EXCERPTED DATA:
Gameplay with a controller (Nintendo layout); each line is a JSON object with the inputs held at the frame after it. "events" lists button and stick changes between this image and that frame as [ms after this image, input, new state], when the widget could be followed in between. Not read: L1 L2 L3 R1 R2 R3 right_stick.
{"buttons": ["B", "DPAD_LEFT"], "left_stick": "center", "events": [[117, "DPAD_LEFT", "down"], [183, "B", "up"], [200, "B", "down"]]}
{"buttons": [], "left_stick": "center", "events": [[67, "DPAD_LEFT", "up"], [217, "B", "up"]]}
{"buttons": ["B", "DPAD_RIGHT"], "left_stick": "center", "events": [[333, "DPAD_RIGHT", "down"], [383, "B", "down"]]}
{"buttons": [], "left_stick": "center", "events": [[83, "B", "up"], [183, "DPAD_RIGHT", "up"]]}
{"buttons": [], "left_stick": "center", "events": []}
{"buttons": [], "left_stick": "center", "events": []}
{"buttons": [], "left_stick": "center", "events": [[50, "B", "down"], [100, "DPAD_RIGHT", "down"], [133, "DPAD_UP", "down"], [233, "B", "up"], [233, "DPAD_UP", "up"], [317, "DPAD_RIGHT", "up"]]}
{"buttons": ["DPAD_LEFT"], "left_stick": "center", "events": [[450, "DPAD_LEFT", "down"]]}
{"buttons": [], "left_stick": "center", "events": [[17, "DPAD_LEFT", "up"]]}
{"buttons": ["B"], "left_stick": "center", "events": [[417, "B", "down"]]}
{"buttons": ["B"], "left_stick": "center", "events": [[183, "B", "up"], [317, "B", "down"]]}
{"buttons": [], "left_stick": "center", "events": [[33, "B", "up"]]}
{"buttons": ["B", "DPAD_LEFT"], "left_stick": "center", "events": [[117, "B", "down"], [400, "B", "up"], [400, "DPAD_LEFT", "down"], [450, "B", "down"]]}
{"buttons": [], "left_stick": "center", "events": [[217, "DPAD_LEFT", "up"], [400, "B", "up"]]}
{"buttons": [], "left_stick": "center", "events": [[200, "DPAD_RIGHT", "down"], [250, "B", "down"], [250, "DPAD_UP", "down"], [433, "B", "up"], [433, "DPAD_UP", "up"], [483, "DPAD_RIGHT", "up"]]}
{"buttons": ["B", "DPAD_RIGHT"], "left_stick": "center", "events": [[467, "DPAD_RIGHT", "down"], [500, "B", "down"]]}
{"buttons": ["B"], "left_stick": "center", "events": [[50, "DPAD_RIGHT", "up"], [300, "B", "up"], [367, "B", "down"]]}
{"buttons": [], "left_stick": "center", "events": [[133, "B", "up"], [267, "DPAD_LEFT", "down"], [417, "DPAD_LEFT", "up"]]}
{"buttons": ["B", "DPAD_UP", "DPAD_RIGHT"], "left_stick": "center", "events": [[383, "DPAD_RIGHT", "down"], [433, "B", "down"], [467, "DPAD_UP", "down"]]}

DIRECTIONS FOR THIS TASK: Every line of the listing should be given again exactly.

SOLUTION FOR THIS PROBLEM:
Gameplay with a controller (Nintendo layout); each line is a JSON object with the inputs held at the frame after it. "events" lists button and stick changes between this image and that frame as [ms after this image, input, new state], when the widget could be followed in between. Not read: L1 L2 L3 R1 R2 R3 right_stick.
{"buttons": ["B", "DPAD_LEFT"], "left_stick": "center", "events": [[117, "DPAD_LEFT", "down"], [183, "B", "up"], [200, "B", "down"]]}
{"buttons": [], "left_stick": "center", "events": [[67, "DPAD_LEFT", "up"], [217, "B", "up"]]}
{"buttons": ["B", "DPAD_RIGHT"], "left_stick": "center", "events": [[333, "DPAD_RIGHT", "down"], [383, "B", "down"]]}
{"buttons": [], "left_stick": "center", "events": [[83, "B", "up"], [183, "DPAD_RIGHT", "up"]]}
{"buttons": [], "left_stick": "center", "events": []}
{"buttons": [], "left_stick": "center", "events": []}
{"buttons": [], "left_stick": "center", "events": [[50, "B", "down"], [100, "DPAD_RIGHT", "down"], [133, "DPAD_UP", "down"], [233, "B", "up"], [233, "DPAD_UP", "up"], [317, "DPAD_RIGHT", "up"]]}
{"buttons": ["DPAD_LEFT"], "left_stick": "center", "events": [[450, "DPAD_LEFT", "down"]]}
{"buttons": [], "left_stick": "center", "events": [[17, "DPAD_LEFT", "up"]]}
{"buttons": ["B"], "left_stick": "center", "events": [[417, "B", "down"]]}
{"buttons": ["B"], "left_stick": "center", "events": [[183, "B", "up"], [317, "B", "down"]]}
{"buttons": [], "left_stick": "center", "events": [[33, "B", "up"]]}
{"buttons": ["B", "DPAD_LEFT"], "left_stick": "center", "events": [[117, "B", "down"], [400, "B", "up"], [400, "DPAD_LEFT", "down"], [450, "B", "down"]]}
{"buttons": [], "left_stick": "center", "events": [[217, "DPAD_LEFT", "up"], [400, "B", "up"]]}
{"buttons": [], "left_stick": "center", "events": [[200, "DPAD_RIGHT", "down"], [250, "B", "down"], [250, "DPAD_UP", "down"], [433, "B", "up"], [433, "DPAD_UP", "up"], [483, "DPAD_RIGHT", "up"]]}
{"buttons": ["B", "DPAD_RIGHT"], "left_stick": "center", "events": [[467, "DPAD_RIGHT", "down"], [500, "B", "down"]]}
{"buttons": ["B"], "left_stick": "center", "events": [[50, "DPAD_RIGHT", "up"], [300, "B", "up"], [367, "B", "down"]]}
{"buttons": [], "left_stick": "center", "events": [[133, "B", "up"], [267, "DPAD_LEFT", "down"], [417, "DPAD_LEFT", "up"]]}
{"buttons": ["B", "DPAD_UP", "DPAD_RIGHT"], "left_stick": "center", "events": [[383, "DPAD_RIGHT", "down"], [433, "B", "down"], [467, "DPAD_UP", "down"]]}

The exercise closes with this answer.